Malgré ce bref d'Innocent III, l'arbalète fut de nouveau utilisée par les troupes de Richard-Coeur-de-Lion et de Philippe Auguste.La toute première grande bataille dans laquelle les arbalétriers ont un rôle capital et déterminant est la bataille d'Hastings (1066).
L’efficacité de ces armes faisait de ceux qui les maniaient des soldats d’élite, très prisés, et très bien payés, ce qui leur permettait l’achat d’équipements de qualité. Cette arme fut aussi utilisée par les peuples orientaux durant les croisades, dans une forme similaire au modèle occidental, mais avec quelques subtilités de forme.
Les informations de l’époque font état des arbalétriers telles les troupes les mieux payées des armées occidentales, voire parfois mieux équipées que certaines classes de chevaliers. Il existait également un modèle d’arbalète portative lance-grenades, qui était peut être expérimental.
Dès la fin du XIème siècle l'arbalète gagne en vogue et sa consécration a lieu à la fin du XIIème siècle. On l'utilise sur terre et sur mer et même les cavaliers en sont armés. Philippe Auguste, Jean sans Peur, Frédéric II de Hongrie ont dans leurs armées des "Balistarii equites" (arbalétriers montés).
Si pour la chasse, l’emploi de l’arbalète a été très apprécié en son temps, son usage militaire a provoqué des déboires célèbres sur le champ de bataille. La lenteur de mise en œuvre face aux troupes armées du grand arc droit traditionnel est souvent avancée comme explication (voir les chroniques des batailles de Crécy et d’Azincourt). Mais c’est probablement surtout l’option de vouloir remplacer les archers par des arbalétriers qui constitua une erreur.

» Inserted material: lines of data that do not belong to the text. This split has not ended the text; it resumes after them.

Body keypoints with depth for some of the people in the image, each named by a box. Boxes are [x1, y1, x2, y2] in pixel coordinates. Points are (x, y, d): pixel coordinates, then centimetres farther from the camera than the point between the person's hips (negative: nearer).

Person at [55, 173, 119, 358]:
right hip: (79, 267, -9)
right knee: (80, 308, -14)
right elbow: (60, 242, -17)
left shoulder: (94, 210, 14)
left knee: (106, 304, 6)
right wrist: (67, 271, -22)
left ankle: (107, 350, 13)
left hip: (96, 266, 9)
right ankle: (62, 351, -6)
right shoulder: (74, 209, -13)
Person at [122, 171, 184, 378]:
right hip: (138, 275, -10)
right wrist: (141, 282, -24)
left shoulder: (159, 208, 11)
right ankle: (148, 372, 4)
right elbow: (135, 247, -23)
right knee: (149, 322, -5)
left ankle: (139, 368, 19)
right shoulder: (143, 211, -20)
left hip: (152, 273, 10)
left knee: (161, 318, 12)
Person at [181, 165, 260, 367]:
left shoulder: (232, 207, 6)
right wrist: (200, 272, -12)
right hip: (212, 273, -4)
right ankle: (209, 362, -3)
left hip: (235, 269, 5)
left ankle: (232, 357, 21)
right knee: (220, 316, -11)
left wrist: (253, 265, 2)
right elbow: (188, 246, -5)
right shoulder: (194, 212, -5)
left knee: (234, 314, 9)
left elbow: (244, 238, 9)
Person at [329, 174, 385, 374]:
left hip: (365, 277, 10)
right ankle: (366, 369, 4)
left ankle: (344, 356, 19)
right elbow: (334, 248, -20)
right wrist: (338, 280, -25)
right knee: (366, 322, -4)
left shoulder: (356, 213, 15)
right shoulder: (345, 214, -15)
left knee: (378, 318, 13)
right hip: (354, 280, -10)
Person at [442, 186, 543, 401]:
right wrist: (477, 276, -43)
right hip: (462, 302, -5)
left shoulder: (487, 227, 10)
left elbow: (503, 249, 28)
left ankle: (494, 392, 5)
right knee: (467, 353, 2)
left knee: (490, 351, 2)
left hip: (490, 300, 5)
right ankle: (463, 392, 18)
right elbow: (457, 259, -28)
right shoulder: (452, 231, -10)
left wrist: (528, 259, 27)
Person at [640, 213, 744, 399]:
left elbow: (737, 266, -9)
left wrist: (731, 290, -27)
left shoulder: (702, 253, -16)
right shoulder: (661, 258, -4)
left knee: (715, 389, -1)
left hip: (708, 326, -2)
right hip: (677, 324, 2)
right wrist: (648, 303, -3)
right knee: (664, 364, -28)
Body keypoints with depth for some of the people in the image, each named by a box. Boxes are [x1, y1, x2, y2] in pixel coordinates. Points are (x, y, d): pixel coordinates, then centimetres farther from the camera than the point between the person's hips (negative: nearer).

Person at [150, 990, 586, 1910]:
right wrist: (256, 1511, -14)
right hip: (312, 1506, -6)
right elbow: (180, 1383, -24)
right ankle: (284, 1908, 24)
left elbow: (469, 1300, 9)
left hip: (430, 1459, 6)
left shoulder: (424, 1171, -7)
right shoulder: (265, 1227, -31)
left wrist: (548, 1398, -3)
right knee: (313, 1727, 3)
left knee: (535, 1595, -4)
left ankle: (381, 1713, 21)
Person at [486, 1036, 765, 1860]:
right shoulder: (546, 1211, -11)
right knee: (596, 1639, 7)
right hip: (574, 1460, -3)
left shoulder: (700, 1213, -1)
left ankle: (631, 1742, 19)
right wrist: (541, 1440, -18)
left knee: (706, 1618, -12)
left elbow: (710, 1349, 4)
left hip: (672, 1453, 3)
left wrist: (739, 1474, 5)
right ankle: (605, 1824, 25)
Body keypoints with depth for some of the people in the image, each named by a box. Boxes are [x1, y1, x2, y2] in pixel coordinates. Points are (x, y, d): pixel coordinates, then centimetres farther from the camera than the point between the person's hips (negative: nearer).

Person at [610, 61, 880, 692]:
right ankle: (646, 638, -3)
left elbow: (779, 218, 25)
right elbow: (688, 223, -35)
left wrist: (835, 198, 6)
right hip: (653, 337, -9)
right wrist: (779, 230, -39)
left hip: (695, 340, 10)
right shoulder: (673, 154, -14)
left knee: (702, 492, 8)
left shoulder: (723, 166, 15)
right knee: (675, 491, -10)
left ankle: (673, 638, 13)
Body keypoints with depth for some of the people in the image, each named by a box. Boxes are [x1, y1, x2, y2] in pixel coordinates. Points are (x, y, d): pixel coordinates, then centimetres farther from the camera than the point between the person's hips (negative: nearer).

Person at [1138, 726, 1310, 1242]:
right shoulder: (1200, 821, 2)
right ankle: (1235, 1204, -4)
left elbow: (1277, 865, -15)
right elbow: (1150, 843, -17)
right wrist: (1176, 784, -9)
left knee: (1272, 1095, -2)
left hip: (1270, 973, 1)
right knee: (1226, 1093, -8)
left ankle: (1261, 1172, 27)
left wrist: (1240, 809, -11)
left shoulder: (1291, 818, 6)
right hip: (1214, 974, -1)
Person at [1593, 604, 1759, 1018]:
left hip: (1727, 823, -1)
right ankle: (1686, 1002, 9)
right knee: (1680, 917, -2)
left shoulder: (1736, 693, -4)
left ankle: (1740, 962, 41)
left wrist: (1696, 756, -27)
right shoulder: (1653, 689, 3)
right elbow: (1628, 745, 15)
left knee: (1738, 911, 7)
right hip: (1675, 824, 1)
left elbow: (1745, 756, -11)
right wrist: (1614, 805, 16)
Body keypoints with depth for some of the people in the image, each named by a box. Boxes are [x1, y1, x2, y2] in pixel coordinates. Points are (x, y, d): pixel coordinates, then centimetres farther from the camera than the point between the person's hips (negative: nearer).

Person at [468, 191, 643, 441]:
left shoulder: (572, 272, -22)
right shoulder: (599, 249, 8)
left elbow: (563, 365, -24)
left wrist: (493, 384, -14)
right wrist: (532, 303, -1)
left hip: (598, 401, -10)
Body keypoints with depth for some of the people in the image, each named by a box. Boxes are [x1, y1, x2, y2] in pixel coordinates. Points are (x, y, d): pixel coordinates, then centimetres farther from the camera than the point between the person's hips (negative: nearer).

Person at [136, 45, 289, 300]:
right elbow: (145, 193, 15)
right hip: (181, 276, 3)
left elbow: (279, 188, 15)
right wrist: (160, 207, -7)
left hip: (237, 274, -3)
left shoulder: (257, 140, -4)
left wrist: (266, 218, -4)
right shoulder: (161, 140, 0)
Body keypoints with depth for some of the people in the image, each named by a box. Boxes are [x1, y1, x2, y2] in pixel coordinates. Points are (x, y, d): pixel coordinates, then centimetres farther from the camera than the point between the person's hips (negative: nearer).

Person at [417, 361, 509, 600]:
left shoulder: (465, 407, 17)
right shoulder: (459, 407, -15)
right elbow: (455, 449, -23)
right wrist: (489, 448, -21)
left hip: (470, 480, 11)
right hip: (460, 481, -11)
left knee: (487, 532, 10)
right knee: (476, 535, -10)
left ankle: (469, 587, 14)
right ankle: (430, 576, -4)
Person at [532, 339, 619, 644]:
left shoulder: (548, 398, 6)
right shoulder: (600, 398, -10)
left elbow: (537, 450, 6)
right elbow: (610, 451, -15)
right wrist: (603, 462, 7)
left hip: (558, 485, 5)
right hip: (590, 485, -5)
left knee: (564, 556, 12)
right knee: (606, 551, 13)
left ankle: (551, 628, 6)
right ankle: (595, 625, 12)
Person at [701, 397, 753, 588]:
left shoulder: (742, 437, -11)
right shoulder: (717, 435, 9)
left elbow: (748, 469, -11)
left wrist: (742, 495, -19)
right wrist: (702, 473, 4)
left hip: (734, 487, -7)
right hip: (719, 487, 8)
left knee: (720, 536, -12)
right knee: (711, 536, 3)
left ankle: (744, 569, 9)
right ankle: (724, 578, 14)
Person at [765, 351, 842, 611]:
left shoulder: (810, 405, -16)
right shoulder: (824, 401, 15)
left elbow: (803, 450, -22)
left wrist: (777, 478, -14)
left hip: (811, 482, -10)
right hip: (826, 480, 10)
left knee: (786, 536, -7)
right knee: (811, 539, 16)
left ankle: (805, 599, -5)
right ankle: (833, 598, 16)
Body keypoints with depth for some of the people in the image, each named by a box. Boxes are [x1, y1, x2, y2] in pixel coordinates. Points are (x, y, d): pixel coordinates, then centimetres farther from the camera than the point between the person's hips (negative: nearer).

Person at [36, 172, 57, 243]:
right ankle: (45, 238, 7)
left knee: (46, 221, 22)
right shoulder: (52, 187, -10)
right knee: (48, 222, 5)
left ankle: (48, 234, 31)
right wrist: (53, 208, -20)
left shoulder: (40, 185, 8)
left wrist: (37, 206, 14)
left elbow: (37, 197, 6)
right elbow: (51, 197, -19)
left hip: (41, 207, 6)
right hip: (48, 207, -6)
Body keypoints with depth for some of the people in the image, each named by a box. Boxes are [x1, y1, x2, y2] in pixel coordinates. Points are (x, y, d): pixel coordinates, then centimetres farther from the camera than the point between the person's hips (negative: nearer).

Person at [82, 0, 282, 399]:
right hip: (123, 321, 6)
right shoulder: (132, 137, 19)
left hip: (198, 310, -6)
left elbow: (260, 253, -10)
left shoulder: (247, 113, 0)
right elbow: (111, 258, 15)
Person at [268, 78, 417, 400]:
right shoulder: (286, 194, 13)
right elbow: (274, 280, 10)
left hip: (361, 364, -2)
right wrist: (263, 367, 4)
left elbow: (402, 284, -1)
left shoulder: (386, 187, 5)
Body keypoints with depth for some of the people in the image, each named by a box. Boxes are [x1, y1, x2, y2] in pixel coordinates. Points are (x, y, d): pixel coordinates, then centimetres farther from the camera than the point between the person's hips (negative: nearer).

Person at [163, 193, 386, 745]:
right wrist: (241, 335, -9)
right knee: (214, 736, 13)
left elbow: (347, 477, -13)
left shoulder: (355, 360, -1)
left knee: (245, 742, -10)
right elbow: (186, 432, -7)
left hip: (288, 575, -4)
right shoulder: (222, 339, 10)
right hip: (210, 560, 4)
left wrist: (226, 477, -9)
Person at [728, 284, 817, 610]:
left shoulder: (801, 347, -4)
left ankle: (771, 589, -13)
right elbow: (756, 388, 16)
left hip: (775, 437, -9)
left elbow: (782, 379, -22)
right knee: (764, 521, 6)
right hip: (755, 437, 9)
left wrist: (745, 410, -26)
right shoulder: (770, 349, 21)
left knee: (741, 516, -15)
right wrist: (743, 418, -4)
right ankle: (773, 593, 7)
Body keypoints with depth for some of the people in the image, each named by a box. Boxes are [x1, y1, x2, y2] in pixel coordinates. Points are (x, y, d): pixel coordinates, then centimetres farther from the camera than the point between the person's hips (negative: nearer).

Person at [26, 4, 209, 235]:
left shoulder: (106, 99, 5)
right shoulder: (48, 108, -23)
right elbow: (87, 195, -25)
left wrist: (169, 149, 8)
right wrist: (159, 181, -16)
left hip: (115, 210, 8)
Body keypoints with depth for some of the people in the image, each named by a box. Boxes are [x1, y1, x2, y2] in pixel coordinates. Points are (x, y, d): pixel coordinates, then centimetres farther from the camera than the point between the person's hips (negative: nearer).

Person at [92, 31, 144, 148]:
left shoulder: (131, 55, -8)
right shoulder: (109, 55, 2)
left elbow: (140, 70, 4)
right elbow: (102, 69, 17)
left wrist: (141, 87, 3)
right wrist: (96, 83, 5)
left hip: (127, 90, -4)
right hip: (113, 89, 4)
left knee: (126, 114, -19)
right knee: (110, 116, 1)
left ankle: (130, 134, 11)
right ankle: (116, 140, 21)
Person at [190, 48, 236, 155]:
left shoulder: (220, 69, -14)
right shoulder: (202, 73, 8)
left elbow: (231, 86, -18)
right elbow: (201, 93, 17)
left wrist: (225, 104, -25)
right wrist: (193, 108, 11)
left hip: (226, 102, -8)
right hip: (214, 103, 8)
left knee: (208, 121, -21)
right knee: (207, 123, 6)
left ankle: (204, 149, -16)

Pendant les guerres de la fin du Moyen Âge, la France fait généralement appel à des mercenaires arbalétriers étrangers, en particulier italiens et génois, dont le tir peut percer une armure jusqu’à une distance entre 90 et 100 mètres.
Les progrès de la sidérurgie augmentent parallèlement la robustesse des armures et la puissance de l’arbalète avec la création de l’arc en acier, au début du XIVe siècle, qui remplace petit à petit les arcs en bois et les arcs composites (lamellé-collé : bois + tendons + corne, le tout encollé). On invente aussi un mécanisme complexe et coûteux, avec temps de rechargement de plus en plus long de 2 à 3 minutes (jusqu’à 30 minutes pour les modèles les plus puissants) comme le cric ou le treuil (appelé aussi le « moufle ») pour tendre l’arbalète.
Les Italiens se distinguèrent dans la fabrication d’arbalètes particulièrement efficaces : un trait pouvait atteindre jusqu’à 350 km/h ! Le cranequin (du moyen néerlandais cranekijn « sorte d’arbalète »7) était une arbalète à pied mais le terme a fini par désigner aussi le mécanisme particulier destiné à le tendre. Pour lever cette ambiguïté, l’arbalète elle-même a été renommée improprement cric d’arbalète, terme malheureusement utilisé de nos jours alors qu’il semble ne désigner qu’une partie de l’arme.
Les arbalètes, comme les arcs, ont pratiquement disparu lorsque les armes à feu, plus facile d’emploi, demandant moins d’entraînement, et aussi beaucoup moins chères, devinrent l’équipement de base du fantassin.
Bien que l’arbalète ait été remplacée par des armes à feu dans les conflits militaires, elle reste un symbole de l’ingéniosité humaine et de l’évolution des technologies de guerre.